━━━ Excerpted passage

Life in the Burmese army in the 1950s and 1960s, even for an officer, was harsh. It meant months if not years at a time in disease-ridden jungles, surviving with few supplies, and fighting foes often better equipped. In 1958, Than Shwe was assigned to the Psychological Warfare Unit in the War Office. He attended a special course in the Soviet Union and then became a psy-ops officer attached to different brigades.
After General Ne Win’s takeover in 1962, Than Shwe taught for a while at the newly established Central Political College, imbibing the Burmese Way to Socialism. By the 1980s, he was a battalion commander and part of an unsuccessful attempt (Operation Min Yan Aung, or “King Conqueror of the Enemy”) to capture the stronghold of the insurgent Communists, up in the mountains on the Chinese border.8 He is described by former colleagues as the kind of man who kept his head down and didn’t make a fuss, a dependable organization man who watched and waited, always careful of his next move.

━━━━━━
━━━ Recorded data

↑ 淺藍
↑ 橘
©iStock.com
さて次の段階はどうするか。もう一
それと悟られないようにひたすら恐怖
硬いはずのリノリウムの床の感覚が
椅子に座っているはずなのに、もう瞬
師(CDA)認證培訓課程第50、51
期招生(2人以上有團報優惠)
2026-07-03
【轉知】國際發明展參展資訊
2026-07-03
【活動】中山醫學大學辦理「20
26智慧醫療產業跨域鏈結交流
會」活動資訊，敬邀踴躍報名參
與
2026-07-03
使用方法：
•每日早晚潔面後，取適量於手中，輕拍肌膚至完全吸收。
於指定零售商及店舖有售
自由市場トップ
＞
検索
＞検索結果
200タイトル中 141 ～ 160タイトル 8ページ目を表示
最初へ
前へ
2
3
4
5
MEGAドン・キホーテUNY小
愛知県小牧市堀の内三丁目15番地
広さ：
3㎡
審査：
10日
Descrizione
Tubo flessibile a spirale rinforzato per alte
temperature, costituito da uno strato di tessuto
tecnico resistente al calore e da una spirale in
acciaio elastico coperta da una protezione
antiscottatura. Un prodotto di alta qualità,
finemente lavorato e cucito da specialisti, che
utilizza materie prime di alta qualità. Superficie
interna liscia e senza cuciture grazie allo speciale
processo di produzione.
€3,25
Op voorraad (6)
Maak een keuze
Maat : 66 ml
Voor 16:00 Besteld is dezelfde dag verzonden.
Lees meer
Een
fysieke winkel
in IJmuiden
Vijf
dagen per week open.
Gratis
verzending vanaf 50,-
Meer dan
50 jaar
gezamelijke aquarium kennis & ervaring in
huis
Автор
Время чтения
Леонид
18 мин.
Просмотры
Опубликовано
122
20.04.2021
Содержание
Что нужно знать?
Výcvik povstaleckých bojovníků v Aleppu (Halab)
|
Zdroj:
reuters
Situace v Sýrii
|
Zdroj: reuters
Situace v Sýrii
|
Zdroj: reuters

━━━━━━

- **Exercise instructions**:
A. In the passage on Than Shwe's army career, rewrite the part starting with "After General Ne" and going on through "his next move.", putting "division commander" in place of "battalion commander".
B. Answer these questions from the passage on Than Shwe's army career:
(i) In what year was Than Shwe assigned to the Psychological Warfare Unit in the War Office?
(ii) At what institution did he teach for a while after General Ne Win's takeover in 1962?
(iii) What does the operation name Min Yan Aung mean?

- **Solutions per task**:
A.
After General Ne Win’s takeover in 1962, Than Shwe taught for a while at the newly established Central Political College, imbibing the Burmese Way to Socialism. By the 1980s, he was a division commander and part of an unsuccessful attempt (Operation Min Yan Aung, or “King Conqueror of the Enemy”) to capture the stronghold of the insurgent Communists, up in the mountains on the Chinese border.8 He is described by former colleagues as the kind of man who kept his head down and didn’t make a fuss, a dependable organization man who watched and waited, always careful of his next move.

B.
(i) 1958
(ii) The newly established Central Political College
(iii) "King Conqueror of the Enemy"